There should also be differentiation. “The issue is how you create a system that provides educational opportunity for the full range of educational missions.
“There is a role for the high end, philosophical, thoughtful basic science education. That is important. There is also a need for the engineer who will take the African lead in unearthing and managing and developing resources. That’s a different need but equally important.
“There is also a need for the education of people who will express the vision of Africa, the values of Africa, the meaning of African life and what needs to be done,” Clay continued. Further, there is a role for people who will do the paraprofessional or technical or supportive work to make the economy run.
“We shouldn’t choose between educating philosophers and architects; that’s a bad choice. You need philosophers and architects.”
Foundation lessons
Clay said that he was at the summit representing the MasterCard Foundation, which was established in 2006 and has a massive US$10 billion endowment.

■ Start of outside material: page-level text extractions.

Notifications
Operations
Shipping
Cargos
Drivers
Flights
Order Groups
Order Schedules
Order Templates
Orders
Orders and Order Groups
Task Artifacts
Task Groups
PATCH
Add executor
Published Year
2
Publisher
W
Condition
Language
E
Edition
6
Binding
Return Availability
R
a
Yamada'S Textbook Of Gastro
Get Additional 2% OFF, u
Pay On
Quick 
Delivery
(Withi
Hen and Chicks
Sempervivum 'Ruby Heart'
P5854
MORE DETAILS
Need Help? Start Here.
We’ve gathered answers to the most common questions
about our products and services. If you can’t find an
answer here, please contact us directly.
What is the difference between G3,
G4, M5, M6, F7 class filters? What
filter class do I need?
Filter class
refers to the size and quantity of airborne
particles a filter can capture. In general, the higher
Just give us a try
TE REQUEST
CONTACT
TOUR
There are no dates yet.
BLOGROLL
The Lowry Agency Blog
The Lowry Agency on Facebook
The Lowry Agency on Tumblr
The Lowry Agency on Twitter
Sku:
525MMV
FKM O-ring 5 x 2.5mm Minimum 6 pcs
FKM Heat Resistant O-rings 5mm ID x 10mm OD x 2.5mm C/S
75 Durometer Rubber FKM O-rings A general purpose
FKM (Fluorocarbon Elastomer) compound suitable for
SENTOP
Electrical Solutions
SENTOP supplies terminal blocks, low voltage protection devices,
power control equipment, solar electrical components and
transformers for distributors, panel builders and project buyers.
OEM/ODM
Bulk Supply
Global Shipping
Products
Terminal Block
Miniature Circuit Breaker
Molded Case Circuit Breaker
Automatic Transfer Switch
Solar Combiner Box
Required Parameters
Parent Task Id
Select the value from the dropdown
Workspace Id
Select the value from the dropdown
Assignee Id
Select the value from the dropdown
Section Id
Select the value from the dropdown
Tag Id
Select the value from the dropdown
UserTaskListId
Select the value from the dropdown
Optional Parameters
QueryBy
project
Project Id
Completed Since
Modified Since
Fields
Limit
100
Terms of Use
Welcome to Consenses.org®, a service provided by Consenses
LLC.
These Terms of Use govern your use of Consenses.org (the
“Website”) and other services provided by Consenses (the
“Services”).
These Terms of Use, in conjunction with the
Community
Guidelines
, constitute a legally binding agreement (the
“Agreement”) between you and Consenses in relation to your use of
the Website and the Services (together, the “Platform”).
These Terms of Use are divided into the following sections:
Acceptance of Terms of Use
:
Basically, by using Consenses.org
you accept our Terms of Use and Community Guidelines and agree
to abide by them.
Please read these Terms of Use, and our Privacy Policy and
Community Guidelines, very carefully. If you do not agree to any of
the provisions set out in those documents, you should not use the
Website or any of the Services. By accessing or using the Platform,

The foundation says its programmes serve six million people in 57 developing countries, with funding concentrated in 26 African countries. The MIT professor said that in deciding that Africa would be MasterCard’s main area of investment in education and economic inclusion, a lot of time was spent trying to understand the experiences of the past and the best ways forward.
“One of the first things we discovered is that there is a large number of young men and women who thought they were being educated but who, it turns out, were not being educated at all. They are walking around in their young adult years worried, and perhaps angry, that what they thought would be the future will not be, based on current activities.
“The reason their future right now appears limited is not because they did not try, but because we – meaning the large ‘we’ – failed them,” Clay told the summit.
The MasterCard Foundation, the professor continued, has tried to do several things.
“First, we identified places that really were providing very good education. The foundation is educating more than 10,000 young men and women in secondary and tertiary education institutions in 24 African countries – “often institutions that are close to their homes”.
“We believe that the model of education that we’re supporting at these institutions will be the basis for institutions and educational activity going forward.”
It was also discovered, said Clay, that the STEM – science, technology, engineering and mathematics – fields had been neglected in Africa.
“So we have given a great deal of attention to STEM education and we have engaged the African Institute for Mathematical Sciences and others in helping to not only boost their enrolment of STEM-oriented students but also to train a generation of teachers who will change the paradigm in African teaching.”
Third, he said, “making young people employable is not just an education and industry issue, it is also an issue that ought to involve students. One of the ways that we fail students is that we fail to engage them.”
The foundation is experimenting with cooperative education, in which the education institution and employers engage students in a model in which, while learning, they also get valuable work experience that tackles not only the employable skills issue but also the soft skills critical for success in the workplace.
Finally, the foundation is supporting entrepreneurship.
“An awful lot of employment opportunities in Africa are in the informal economy,” said Clay. While there would be some formal economy expansion, “if countries are to move forward they really do need to invest in helping young people develop the orientation and skills of entrepreneurship and leadership and then get the support to take off in that direction.
“Opportunities here in Africa for economic development that is dreamed up in the heads of young people are important for the future.”